Stellar encounters also make occasional fireworks, which are noteworthy because they're superimposed on such a cold and endless night. A pair of white dwarfs can collide or merge to make a supernova explosion if the combined mass exceeds the threshold for violent detonation.This time the math is: ember + ember = firework. An even rarer event sees a pair of neutron stars or a pair of black holes (or a neutron star and a black hole) colliding to emit an intense burst of high-energy radiation, the flash briefly outshining the rest of the universe. When these dense objects merge they also distort space-time and unleash a spasm of gravity waves.
The last fizz of stellar fusion is a slideshow in a circus completely run by gravity. In the era of stars, life was kept interesting by a battle of competing forces—radiation released from the creation of elements versus gravity. By 100 trillion years after the big bang, gravity may have lost some battles but it has won the war and has nobody left to play with but itself.
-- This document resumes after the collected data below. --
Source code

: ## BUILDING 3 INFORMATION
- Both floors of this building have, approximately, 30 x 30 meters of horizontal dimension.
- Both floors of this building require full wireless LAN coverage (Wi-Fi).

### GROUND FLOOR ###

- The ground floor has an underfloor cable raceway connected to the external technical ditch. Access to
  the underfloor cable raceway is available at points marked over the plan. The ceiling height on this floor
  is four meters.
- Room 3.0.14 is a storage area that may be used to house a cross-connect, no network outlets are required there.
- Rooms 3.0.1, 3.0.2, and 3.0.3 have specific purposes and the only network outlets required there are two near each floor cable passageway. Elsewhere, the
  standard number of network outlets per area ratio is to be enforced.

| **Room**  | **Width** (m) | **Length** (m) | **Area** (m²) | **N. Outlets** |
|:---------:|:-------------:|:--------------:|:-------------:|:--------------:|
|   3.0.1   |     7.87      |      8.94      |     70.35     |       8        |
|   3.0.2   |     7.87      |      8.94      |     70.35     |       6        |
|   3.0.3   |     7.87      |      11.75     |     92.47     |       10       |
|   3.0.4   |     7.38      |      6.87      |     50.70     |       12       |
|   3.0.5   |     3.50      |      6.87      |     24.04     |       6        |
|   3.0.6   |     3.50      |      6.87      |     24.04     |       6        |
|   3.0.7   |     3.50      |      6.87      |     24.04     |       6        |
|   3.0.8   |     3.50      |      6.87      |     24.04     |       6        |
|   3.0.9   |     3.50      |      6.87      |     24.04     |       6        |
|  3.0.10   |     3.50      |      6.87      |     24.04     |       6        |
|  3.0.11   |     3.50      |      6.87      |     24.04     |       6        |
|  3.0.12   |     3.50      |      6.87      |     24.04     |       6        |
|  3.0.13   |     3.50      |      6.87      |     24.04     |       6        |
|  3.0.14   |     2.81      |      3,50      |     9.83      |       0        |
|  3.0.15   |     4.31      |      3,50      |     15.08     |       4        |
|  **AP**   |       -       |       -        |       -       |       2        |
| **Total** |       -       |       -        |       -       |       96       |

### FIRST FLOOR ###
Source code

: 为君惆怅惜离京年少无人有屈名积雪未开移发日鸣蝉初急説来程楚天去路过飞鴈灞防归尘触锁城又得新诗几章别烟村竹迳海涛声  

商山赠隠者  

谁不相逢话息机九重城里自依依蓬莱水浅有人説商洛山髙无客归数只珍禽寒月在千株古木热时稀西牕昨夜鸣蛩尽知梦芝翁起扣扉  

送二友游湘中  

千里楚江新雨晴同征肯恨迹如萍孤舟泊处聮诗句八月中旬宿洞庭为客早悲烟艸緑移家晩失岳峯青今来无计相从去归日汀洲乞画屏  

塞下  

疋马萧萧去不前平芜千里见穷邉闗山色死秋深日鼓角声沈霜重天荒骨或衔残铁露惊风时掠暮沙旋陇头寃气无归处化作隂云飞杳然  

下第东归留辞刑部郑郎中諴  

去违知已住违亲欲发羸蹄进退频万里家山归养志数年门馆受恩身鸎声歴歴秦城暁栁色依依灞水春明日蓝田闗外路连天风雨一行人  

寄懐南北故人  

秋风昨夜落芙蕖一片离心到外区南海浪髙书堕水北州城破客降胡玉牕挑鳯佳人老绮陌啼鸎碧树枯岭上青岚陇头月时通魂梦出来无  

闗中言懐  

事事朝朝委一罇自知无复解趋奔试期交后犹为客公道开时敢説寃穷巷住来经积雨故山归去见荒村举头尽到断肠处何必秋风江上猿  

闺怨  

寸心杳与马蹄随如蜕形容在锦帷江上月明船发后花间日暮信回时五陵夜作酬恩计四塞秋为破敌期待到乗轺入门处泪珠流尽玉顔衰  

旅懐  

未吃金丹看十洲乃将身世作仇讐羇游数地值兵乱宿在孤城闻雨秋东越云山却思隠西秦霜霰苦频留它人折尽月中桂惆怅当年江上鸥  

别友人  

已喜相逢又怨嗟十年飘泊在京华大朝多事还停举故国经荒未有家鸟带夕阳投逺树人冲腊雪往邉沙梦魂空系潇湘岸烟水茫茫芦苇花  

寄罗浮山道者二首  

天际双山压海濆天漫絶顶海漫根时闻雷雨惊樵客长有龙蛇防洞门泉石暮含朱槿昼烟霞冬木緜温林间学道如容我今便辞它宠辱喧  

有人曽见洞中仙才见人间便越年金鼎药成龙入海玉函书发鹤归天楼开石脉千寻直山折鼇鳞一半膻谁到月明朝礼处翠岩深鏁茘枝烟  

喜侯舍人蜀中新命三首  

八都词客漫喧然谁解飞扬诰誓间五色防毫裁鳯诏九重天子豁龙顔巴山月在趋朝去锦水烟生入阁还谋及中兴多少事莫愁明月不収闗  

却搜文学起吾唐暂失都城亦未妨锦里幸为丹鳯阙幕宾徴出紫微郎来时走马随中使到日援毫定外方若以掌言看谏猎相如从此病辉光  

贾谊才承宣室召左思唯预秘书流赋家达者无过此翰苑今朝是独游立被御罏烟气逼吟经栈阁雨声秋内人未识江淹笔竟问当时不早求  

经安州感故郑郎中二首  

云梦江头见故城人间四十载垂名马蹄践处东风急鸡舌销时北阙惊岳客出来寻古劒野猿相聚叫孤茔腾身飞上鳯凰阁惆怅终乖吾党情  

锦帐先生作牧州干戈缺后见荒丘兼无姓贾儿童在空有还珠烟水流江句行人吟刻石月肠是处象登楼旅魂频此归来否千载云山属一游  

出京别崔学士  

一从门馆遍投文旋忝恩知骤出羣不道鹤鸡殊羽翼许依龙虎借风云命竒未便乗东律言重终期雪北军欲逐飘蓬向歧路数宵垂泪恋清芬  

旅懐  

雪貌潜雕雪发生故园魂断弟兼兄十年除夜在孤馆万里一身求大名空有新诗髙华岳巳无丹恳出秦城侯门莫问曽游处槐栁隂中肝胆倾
Gravity playing solitaire turns out to be pretty interesting.
Been reading Chris Impey's How It Ends: From You to the Universe. The "you" part is only sporadically interesting, but speculating on how the galaxy and the universe will fizzle out holds a certain fascination. Call it a catastrophe or just the natural order of things, it's kind of galvanizing. Of course this isn't something any of us expect to see in our lifetimes.
Somehow perfect musical accompaniment by Joan as Police Woman playing the Reader's Digest version of David Bowie's song suite, and Bowie with the original.
2 comments:
I can see how this one may have caught and held your attention but its premise that gravity rules the universe is one I'm not convinced about despite its common acceptance. We don't know that there was a big bang or that the universe isn't a constant - eternal, in other words. I like to believe it is and that it and our conscious presence are an evolving whole. Perhaps, as the Buddhists state, nothing exists outside of consciousness.
I did enjoy the david Bowie version, but you knew I would, didn't you?
btw: David Crosby was book shopping that day.
Contemporary cosmology puts great emphasis on expansion and entropy. The redshift demonstrates that the universe is expanding in space, but there's a finite amount of matter, and when you factor in the energy being spent from the stars, there's effectively less stuff to this universe. Now am I convinced this is the ultimate truth? No, and this is something quite distant from our current lives anyway. But getting a handle on it in terms of "okay, what if it's like this" puts things in perspective.
That's David Bowie at his really weird and dark, and it's quite bewitching in those terms.
Crosby sightings are something else. He's a feisty old fellow.